[Dataset items]
◇ ◇ ◇ ◇ ◇
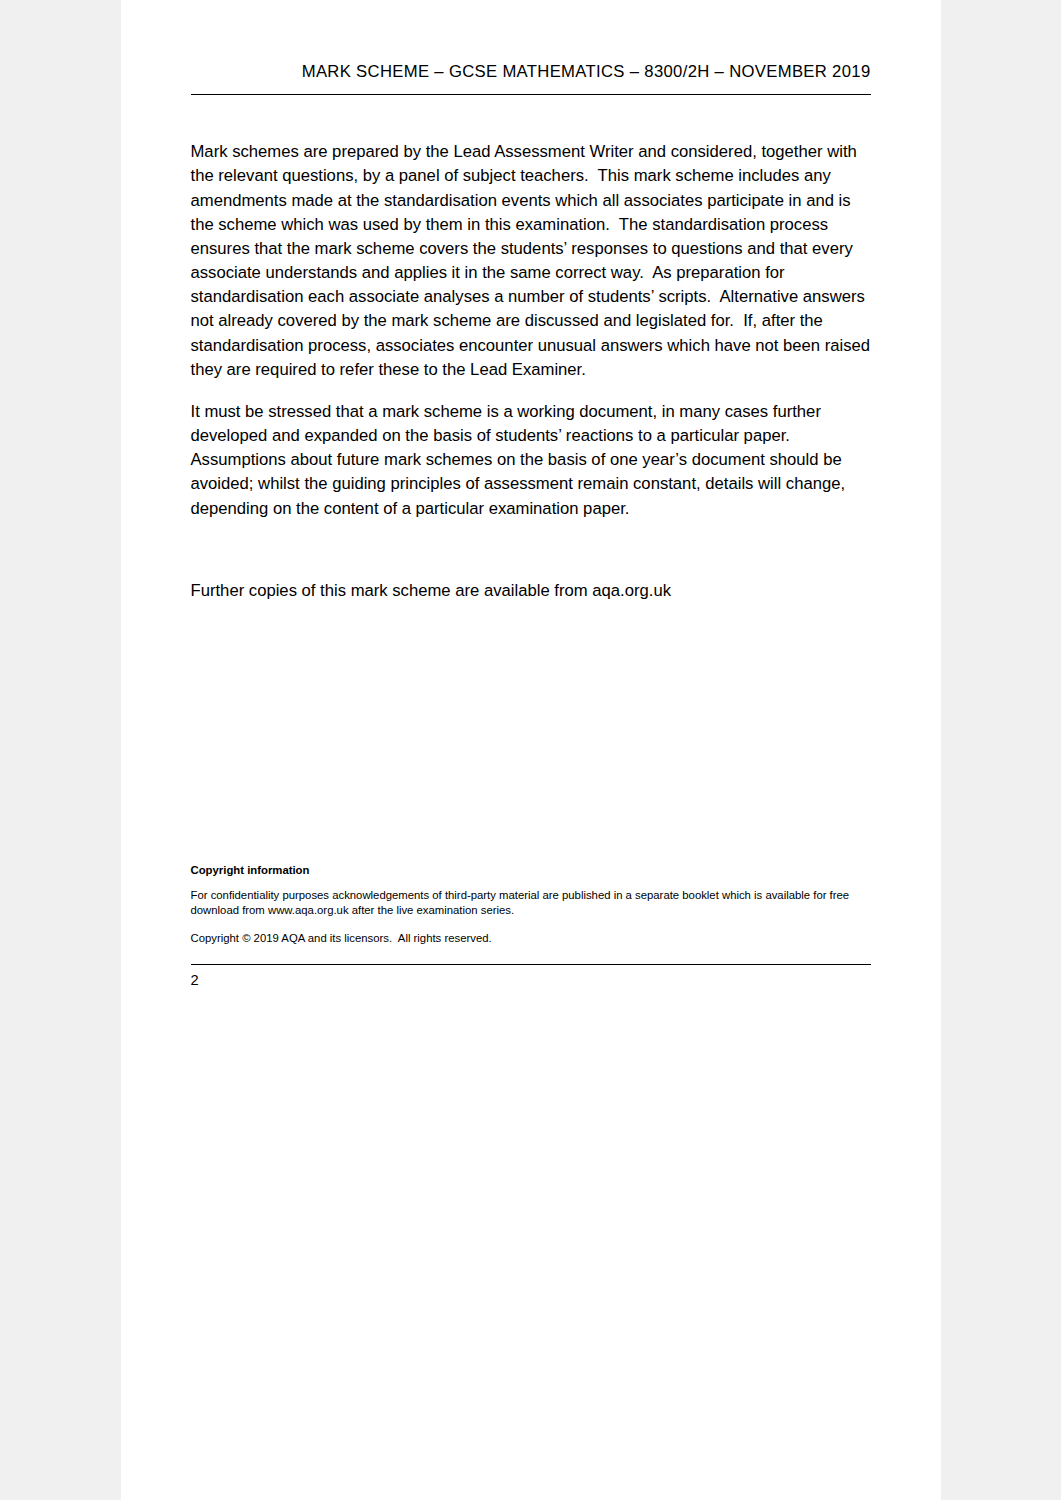MARK SCHEME – GCSE MATHEMATICS – 8300/2H – NOVEMBER 2019
Mark schemes are prepared by the Lead Assessment Writer and considered, together with the relevant questions, by a panel of subject teachers. This mark scheme includes any amendments made at the standardisation events which all associates participate in and is the scheme which was used by them in this examination. The standardisation process ensures that the mark scheme covers the students’ responses to questions and that every associate understands and applies it in the same correct way. As preparation for standardisation each associate analyses a number of students’ scripts. Alternative answers not already covered by the mark scheme are discussed and legislated for. If, after the standardisation process, associates encounter unusual answers which have not been raised they are required to refer these to the Lead Examiner.
It must be stressed that a mark scheme is a working document, in many cases further developed and expanded on the basis of students’ reactions to a particular paper. Assumptions about future mark schemes on the basis of one year’s document should be avoided; whilst the guiding principles of assessment remain constant, details will change, depending on the content of a particular examination paper.
Further copies of this mark scheme are available from aqa.org.uk
Copyright information
For confidentiality purposes acknowledgements of third-party material are published in a separate booklet which is available for free download from www.aqa.org.uk after the live examination series.
Copyright © 2019 AQA and its licensors. All rights reserved.
2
◇ ◇ ◇ ◇ ◇
### Description of the task
The pictures in the entries above should be left out; all else must be copied exactly.

### Exercise solution
MARK SCHEME – GCSE MATHEMATICS – 8300/2H – NOVEMBER 2019
Mark schemes are prepared by the Lead Assessment Writer and considered, together with the relevant questions, by a panel of subject teachers. This mark scheme includes any amendments made at the standardisation events which all associates participate in and is the scheme which was used by them in this examination. The standardisation process ensures that the mark scheme covers the students’ responses to questions and that every associate understands and applies it in the same correct way. As preparation for standardisation each associate analyses a number of students’ scripts. Alternative answers not already covered by the mark scheme are discussed and legislated for. If, after the standardisation process, associates encounter unusual answers which have not been raised they are required to refer these to the Lead Examiner.
It must be stressed that a mark scheme is a working document, in many cases further developed and expanded on the basis of students’ reactions to a particular paper. Assumptions about future mark schemes on the basis of one year’s document should be avoided; whilst the guiding principles of assessment remain constant, details will change, depending on the content of a particular examination paper.
Further copies of this mark scheme are available from aqa.org.uk
Copyright information
For confidentiality purposes acknowledgements of third-party material are published in a separate booklet which is available for free download from www.aqa.org.uk after the live examination series.
Copyright © 2019 AQA and its licensors. All rights reserved.
2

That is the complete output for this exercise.